Korschenbroich: Acht Handwerker waren auf ihrer Walz zu Gast im Rathaus

Handwerksnachwuchs auf der Walz besuchte die Stadt: : Drei Jahre fern der Heimat

Acht Handwerker machten auf ihrer Walz Halt in Korschenbroich. Für sie gelten strenge Regeln. Die Gesellen sammeln in dieser Zeit allerlei Erfahrungen, müssen jedoch auf einiges verzichten.

Überraschenden Besuch empfing Bürgermeister Marc Venten im Rathaus: Vier Handwerkerinnen und vier Handwerker auf der Walz überbrachten ihren traditionellen Gruß und baten um Stempel und Unterschrift.

Tischler, Zimmerer, Bootsbauer, Dachdecker und Polsterer gehören zu der Gruppe, die in einem Korschenbroicher Tischlereibetrieb eine Nachtunterkunft gefunden hatte. Nach dem Empfang und einer kleinen Stärkung im Rathaus geht es nun weiter Richtung Süden. Die jungen Leute aus Flensburg, Hamburg, Bremen, Berlin, dem Erzgebirge und Bad Segeberg sind ausnahmsweise gemeinsam unterwegs, um einen neuen Kollegen aus Grefrath auf seinen ersten Kilometern der Wanderschaft und damit aus seinem „Bannkreis“ hinaus zu begleiten. 50 Kilometer um den Heimatort herum darf er sich in den kommenden drei Jahren nicht aufhalten. Ansonsten steht ihm die ganze Welt offen.
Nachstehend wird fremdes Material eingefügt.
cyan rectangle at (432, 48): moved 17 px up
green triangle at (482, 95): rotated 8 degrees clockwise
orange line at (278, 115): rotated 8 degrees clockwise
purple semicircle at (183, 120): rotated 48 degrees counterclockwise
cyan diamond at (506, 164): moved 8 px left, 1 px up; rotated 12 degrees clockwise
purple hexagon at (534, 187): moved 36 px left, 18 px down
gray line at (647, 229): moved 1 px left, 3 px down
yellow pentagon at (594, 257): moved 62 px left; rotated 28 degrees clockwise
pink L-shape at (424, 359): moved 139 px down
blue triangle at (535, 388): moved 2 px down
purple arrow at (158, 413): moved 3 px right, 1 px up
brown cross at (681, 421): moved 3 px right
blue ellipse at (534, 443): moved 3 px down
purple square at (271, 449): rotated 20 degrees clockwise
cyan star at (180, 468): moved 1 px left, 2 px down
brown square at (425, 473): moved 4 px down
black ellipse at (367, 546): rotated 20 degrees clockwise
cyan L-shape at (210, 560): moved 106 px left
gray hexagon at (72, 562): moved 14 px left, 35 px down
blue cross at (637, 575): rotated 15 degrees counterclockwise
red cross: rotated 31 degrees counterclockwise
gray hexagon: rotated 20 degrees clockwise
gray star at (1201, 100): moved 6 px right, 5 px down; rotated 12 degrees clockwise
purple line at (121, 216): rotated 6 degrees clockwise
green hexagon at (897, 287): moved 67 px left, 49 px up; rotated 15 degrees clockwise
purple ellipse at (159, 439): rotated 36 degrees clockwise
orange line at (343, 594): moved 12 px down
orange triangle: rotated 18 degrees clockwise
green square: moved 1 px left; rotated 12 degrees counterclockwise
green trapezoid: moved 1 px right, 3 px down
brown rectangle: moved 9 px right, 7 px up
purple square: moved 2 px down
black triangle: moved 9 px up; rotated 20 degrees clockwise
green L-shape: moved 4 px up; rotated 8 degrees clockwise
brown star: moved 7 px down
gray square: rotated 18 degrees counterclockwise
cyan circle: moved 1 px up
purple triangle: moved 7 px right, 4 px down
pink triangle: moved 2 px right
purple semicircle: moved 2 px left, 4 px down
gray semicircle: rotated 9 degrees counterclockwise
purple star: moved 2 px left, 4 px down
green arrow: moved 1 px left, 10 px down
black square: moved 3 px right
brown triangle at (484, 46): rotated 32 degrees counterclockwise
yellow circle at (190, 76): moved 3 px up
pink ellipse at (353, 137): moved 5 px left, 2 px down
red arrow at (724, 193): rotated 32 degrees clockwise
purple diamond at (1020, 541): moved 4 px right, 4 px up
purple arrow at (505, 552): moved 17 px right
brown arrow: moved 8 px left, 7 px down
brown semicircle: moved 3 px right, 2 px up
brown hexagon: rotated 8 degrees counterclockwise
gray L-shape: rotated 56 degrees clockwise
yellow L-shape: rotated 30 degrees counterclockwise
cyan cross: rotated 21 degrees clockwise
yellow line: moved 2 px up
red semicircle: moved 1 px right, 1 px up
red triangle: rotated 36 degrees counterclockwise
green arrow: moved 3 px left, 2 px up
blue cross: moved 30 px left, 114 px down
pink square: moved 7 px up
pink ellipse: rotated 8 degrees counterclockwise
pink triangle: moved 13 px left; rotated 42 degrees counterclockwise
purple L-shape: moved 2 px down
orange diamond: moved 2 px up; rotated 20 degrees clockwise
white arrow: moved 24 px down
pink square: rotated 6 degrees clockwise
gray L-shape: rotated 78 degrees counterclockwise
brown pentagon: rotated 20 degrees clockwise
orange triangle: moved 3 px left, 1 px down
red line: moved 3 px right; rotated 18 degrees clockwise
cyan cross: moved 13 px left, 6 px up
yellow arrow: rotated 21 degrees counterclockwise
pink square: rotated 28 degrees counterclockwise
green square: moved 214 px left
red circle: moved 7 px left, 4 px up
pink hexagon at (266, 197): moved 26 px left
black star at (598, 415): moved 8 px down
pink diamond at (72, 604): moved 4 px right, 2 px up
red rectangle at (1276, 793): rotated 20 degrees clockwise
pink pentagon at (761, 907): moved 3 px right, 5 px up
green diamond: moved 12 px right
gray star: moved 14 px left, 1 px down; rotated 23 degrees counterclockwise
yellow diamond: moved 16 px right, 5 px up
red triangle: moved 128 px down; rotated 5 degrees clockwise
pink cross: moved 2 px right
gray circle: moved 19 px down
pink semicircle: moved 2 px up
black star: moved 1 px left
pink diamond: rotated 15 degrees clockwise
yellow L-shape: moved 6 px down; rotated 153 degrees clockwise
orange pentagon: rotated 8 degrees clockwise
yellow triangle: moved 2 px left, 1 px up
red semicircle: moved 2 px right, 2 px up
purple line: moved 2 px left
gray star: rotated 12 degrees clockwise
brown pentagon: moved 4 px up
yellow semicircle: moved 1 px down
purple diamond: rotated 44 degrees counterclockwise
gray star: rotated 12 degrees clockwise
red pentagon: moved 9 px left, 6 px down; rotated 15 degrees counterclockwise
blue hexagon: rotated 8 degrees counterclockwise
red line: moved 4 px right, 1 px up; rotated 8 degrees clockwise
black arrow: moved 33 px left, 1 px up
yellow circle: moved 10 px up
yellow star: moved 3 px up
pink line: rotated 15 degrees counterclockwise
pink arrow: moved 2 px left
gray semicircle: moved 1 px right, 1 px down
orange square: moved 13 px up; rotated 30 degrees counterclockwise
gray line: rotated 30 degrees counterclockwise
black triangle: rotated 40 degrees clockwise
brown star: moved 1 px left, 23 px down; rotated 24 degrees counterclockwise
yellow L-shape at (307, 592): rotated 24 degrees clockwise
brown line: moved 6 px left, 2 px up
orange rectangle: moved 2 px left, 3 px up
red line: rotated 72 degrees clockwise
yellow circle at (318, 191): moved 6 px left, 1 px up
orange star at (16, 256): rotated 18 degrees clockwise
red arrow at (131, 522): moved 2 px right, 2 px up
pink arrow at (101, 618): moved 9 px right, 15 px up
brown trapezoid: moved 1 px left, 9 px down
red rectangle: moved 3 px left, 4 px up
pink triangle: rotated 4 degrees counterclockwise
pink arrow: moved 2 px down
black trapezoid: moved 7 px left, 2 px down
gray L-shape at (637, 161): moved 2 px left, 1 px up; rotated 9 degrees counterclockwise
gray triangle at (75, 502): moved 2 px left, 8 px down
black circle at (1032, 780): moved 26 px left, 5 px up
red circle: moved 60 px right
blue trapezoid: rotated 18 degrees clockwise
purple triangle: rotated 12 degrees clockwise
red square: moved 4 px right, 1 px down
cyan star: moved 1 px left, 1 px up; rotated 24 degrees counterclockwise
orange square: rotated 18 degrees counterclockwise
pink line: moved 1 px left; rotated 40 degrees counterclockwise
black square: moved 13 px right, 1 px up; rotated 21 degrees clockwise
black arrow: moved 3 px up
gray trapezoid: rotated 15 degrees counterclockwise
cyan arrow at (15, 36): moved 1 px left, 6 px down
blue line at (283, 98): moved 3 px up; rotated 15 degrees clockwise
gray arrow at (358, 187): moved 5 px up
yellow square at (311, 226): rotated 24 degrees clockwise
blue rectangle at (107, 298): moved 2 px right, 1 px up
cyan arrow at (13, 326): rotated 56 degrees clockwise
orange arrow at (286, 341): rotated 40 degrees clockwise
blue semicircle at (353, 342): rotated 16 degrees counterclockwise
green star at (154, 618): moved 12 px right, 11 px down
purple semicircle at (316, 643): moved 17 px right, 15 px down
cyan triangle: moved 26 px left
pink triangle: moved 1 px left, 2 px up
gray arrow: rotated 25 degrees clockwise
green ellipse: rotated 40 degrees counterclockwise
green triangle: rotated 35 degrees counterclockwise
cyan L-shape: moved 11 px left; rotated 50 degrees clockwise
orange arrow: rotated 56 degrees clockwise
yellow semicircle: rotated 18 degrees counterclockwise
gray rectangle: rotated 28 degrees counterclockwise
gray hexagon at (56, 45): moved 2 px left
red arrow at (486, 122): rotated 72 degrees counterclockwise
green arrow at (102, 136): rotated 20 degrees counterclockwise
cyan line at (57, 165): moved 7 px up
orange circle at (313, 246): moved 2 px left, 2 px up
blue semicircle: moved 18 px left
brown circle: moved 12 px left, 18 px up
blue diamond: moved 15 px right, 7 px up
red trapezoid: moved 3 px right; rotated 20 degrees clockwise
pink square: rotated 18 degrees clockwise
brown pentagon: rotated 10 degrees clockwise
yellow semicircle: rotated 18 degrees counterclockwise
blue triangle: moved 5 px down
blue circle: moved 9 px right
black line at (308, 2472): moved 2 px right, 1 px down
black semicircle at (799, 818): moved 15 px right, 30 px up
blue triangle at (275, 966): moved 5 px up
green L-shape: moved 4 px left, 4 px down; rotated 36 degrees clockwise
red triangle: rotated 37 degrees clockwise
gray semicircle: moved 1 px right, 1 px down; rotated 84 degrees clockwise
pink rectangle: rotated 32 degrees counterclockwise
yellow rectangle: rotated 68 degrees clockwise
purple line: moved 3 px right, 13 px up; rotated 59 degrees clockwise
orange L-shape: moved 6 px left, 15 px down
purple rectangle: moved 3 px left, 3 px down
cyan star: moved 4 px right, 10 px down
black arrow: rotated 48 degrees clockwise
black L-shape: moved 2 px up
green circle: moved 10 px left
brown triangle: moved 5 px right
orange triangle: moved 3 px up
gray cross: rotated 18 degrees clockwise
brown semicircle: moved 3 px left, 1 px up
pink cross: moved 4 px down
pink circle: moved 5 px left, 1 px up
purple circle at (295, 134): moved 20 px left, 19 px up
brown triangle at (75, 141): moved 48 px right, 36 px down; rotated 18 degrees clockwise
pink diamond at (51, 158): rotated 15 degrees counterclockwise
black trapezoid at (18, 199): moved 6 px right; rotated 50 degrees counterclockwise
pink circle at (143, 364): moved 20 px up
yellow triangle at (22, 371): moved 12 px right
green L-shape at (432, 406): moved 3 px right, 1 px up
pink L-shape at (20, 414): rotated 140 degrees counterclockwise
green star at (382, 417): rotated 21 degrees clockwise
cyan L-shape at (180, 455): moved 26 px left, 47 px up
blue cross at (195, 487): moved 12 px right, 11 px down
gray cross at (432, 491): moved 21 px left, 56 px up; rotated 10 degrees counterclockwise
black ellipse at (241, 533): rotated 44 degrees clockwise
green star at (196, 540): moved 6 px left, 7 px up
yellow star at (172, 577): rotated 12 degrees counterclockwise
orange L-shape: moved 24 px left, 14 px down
Die Wanderjahre durchleben zünftige Gesellen nach Abschluss ihrer Lehrzeit. Diese Walz war vom Spätmittelalter bis zur Industrialisierung eine Voraussetzung für die Zulassung zur Meisterprüfung. Die Gesellen von damals sollten neue Arbeitspraktiken, fremde Orte, Regionen und Länder kennenlernen und Lebenserfahrung sammeln. Daran hat sich wenig geändert, auch wenn der Stempel und Bürgermeister-Eintrag ins Buch heute symbolischen Charakter hat. Im Mittelalter war er als „Aufenthalts- und Arbeitserlaubnis innerhalb der Stadttore“ zwingend erforderlich.

Nach wir vor dürfen die jungen Reisenden mit dem Wanderstab („Stenz“) maximal drei Monate an einem Ort arbeiten, um sich das Geld für die nächsten Tage und Wochen zu verdienen. Dann müssen sie weiterziehen. Ohne Kreditkarte. Ohne Handy. Nur mit den Beuteln ausgestattet, die Schlaf- und Wechselsachen enthalten. Einig sind sich die jungen Leute darin, dass die Wanderjahre einmalige Erlebnisse bieten, an die sie sich gerne erinnert. Wenn sie später den elterlichen Betrieb übernehmen. Oder fern der Heimat neue Wurzeln schlagen.